Bildung für die Zukunft

Im Rahmen dieser Zusammenführung von Allgemeinbildung und Berufsbildung ist eine weiterführende Berufs- und Studienorientierung gefragt. Der Pressesprecher des Bundeselternrats Wolfgang Pabel forderte hierzu: „Für die Berufs- und Studienorientierung benötigen wir einen Mittler, der sich bei den regionalen und überregionalen Bildungsangeboten auskennt und die Schüler/innen und ihre Eltern langfristig bei dieser Entscheidungsfindung begleitet. Neben dieser persönlichen Unterstützung benötigen wir ein Kriterienraster, welches die Schüler/innen schon frühzeitig, also auch schon bei der Fächer- und später bei der Berufswahl unterstützt. Gerade eine umfangreiche und systematisch aufgebaute Berufs- und Studienorientierung senkt die nach wie vor viel zu hohen Abbruchzahlen von bis zu 30 % im Studium und in der Ausbildung zu einem Beruf.

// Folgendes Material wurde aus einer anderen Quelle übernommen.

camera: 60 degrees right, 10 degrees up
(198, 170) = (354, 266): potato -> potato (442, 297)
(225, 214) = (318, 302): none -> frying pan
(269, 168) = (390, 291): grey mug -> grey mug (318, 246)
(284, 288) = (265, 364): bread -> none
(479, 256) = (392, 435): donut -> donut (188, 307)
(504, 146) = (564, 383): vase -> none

Die Berufsorientierung muss als Bildungsschwerpunkt in allen Schulgesetzen fest verankert werden und kann auch bei Bedarf in ein eigenes Schulfach münden. Dieses müsste sich umfassend mit dem Kern von Bildung, der Persönlichkeitsentwicklung der Schüler/innen und ihren Zukunftsvisionen beschäftigen. Wichtige Aspekte hierfür wären die Wahrnehmung der eigenen Wirksamkeit, Verantwortungsgefühl, Vertrauen in die Gemeinschaft, Selbstorganisation, lösungsorientiertes Denken und das Erkennen der Sinnhaftigkeit des eigenen Handelns. Im Mittelpunkt steht also die Frage: „Wer sind wir und was hat für uns einen Wert?“ Die im Jahresthema gestellte Frage: „Welche Bildung braucht unsere Gesellschaft?“ lässt sich damit nicht abschließend beantworten. Vielmehr wurde diese Frage durch unseren Kongress noch einmal geschärft: „Welche Bildung brauchen wir, damit unsere Kinder eine gute Zukunft haben?“

Pressemeldung des Bundeselternrats vom 27.1.2016.